- Motto: Virtute et constantia (Latin) "Strength and persistence"
- Anthem: L-Innu Malti (Maltese) "The Maltese Hymn"
- Location of Malta in dark green
- Capital: Valletta
- Demonym: Maltese
- Government: Unitary parliamentary constitutional monarchy
- • 1964–1974: Elizabeth II
- • 1964–1971: Maurice Henry Dorman
- • 1971–1974: Anthony Mamo
- • 1964–1971: George Borg Olivier
- • 1971–1974: Dominic Mintoff
- Legislature: Parliament
- Historical era: Cold War
- • Independence: 21 September 1964
- • Republic: 13 December 1974
- Currency: Sterling (1964–1972) Maltese pound (1972–1974)
| Preceded by | Succeeded by |
| / Crown Colony of Malta | Malta / |

= State of Malta =

European country from 1964 to 1974

The State of Malta (Stat ta’ Malta), commonly known as Malta, existed between 21 September 1964 and 13 December 1974. It is the predecessor to the modern-day Republic of Malta.

The Crown Colony of Malta became independent under the Malta Independence Act 1964 (c. 86) passed by the British Parliament. Under the new Constitution of Malta, approved in a referendum held in May of that year, Queen Elizabeth II became the Queen of Malta. Her constitutional roles were delegated to the governor-general of Malta.
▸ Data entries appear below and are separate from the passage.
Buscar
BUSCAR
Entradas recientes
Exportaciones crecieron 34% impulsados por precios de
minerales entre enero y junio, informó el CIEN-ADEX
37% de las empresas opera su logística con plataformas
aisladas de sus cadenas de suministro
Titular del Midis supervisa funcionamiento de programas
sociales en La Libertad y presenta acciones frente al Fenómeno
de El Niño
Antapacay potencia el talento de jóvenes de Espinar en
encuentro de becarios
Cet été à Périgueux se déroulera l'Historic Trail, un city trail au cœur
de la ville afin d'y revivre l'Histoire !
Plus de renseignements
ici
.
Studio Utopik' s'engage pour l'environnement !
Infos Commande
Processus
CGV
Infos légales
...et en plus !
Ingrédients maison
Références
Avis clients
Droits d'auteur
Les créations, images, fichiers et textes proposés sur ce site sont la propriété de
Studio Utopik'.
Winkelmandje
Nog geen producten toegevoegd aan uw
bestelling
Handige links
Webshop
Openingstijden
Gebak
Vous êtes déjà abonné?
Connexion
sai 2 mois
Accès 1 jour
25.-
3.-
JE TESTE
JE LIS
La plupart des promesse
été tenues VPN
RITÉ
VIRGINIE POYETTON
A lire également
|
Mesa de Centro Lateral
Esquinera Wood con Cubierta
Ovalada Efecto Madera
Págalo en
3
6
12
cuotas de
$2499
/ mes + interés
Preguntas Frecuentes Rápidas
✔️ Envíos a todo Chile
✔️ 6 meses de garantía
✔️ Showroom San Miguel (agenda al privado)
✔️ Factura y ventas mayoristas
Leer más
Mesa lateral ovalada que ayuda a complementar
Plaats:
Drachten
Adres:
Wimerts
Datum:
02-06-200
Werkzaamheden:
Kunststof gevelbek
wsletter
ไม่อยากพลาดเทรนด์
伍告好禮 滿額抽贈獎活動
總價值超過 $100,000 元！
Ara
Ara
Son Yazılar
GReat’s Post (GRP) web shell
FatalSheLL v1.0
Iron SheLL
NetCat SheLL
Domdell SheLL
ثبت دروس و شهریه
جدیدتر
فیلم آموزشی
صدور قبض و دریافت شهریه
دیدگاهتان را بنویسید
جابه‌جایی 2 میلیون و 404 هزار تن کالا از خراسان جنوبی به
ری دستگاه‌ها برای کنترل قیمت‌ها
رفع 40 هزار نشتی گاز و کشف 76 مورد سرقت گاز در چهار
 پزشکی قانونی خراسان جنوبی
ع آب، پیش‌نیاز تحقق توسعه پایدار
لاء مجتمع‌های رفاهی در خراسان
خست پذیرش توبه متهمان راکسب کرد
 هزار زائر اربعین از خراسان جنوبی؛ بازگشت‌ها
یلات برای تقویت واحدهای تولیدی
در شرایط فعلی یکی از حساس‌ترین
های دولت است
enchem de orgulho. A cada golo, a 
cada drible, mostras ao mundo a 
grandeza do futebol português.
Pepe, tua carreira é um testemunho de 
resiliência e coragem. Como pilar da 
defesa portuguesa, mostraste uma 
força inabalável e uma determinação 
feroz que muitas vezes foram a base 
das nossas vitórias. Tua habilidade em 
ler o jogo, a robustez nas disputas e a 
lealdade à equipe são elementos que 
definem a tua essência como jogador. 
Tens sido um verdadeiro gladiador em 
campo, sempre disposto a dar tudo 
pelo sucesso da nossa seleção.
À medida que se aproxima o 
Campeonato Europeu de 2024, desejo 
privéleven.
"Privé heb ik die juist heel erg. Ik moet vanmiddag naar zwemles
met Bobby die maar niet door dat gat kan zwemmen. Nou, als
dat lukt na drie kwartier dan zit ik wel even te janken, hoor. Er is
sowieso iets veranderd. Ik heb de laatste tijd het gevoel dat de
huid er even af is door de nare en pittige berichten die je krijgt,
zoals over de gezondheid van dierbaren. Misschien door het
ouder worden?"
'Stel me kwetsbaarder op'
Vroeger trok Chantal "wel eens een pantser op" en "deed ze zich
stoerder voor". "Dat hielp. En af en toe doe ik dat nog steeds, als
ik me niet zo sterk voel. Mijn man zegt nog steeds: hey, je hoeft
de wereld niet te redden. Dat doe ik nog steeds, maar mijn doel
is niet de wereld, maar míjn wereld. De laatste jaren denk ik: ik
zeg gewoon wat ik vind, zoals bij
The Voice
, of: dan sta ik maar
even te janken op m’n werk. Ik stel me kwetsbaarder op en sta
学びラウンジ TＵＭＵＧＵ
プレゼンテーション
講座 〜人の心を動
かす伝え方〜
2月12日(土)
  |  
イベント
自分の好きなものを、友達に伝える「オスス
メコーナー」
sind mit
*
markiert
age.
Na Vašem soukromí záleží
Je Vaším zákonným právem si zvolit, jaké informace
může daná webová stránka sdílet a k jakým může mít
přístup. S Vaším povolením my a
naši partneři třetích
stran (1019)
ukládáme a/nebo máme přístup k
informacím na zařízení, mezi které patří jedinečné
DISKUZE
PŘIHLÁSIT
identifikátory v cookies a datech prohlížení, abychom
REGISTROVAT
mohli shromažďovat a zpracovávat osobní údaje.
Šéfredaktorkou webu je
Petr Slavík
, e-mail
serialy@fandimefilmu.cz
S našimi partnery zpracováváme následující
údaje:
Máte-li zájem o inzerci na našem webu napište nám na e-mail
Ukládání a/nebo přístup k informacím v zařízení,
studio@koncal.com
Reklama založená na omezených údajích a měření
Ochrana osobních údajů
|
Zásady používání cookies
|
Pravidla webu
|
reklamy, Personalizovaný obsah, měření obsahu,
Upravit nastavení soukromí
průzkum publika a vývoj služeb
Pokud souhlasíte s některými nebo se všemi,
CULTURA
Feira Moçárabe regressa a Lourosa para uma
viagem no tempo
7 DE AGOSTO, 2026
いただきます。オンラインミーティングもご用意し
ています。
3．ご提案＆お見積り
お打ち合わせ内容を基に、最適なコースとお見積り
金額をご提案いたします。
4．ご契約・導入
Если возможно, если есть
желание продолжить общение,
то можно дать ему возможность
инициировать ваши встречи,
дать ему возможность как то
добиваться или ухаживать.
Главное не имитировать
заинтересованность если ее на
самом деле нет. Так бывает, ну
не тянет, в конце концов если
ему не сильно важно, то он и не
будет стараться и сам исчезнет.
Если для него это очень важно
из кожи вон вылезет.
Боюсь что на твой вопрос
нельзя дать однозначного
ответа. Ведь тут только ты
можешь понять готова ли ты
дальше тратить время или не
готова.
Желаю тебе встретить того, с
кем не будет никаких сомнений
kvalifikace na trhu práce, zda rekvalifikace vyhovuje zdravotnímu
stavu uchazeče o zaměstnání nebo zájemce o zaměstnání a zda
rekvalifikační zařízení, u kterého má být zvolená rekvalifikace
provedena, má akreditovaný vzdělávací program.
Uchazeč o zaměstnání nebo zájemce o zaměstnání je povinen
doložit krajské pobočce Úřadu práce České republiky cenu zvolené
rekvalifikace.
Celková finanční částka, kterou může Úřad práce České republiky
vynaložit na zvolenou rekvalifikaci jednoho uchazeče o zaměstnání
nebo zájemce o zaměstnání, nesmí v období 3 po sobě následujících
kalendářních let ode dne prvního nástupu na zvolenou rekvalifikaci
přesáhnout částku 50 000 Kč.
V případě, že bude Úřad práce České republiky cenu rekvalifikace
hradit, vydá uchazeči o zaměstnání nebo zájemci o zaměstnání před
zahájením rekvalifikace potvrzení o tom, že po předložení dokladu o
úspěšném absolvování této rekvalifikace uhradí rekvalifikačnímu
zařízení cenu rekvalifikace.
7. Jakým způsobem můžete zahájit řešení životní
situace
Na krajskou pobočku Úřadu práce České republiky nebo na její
Between 1964 and 1974, Elizabeth II visited Malta once, in November 1967.

==Governors-general==
The following governors-general held office in Malta between 1964 and 1974:

1. Sir Maurice Henry Dorman (21 September 1964 – 4 July 1971)
2. Sir Anthony Mamo (4 July 1971 – 13 December 1974)

==Prime ministers==
The following held office as prime minister (and head of government) of the State of Malta during this period:

1. Giorgio Borġ Olivier (21 September 1964 – 21 June 1971)
2. Dom Mintoff (21 June 1971 – 22 December 1984)

==Transition to republic==
On 13 December 1974, following amendments to the Constitution by the Labour government of Dom Mintoff, the monarchy was abolished and Malta became a republic within the Commonwealth with the function of head of state vested in a president appointed by Parliament. The last governor-general, Sir Anthony Mamo, was appointed the first president of Malta.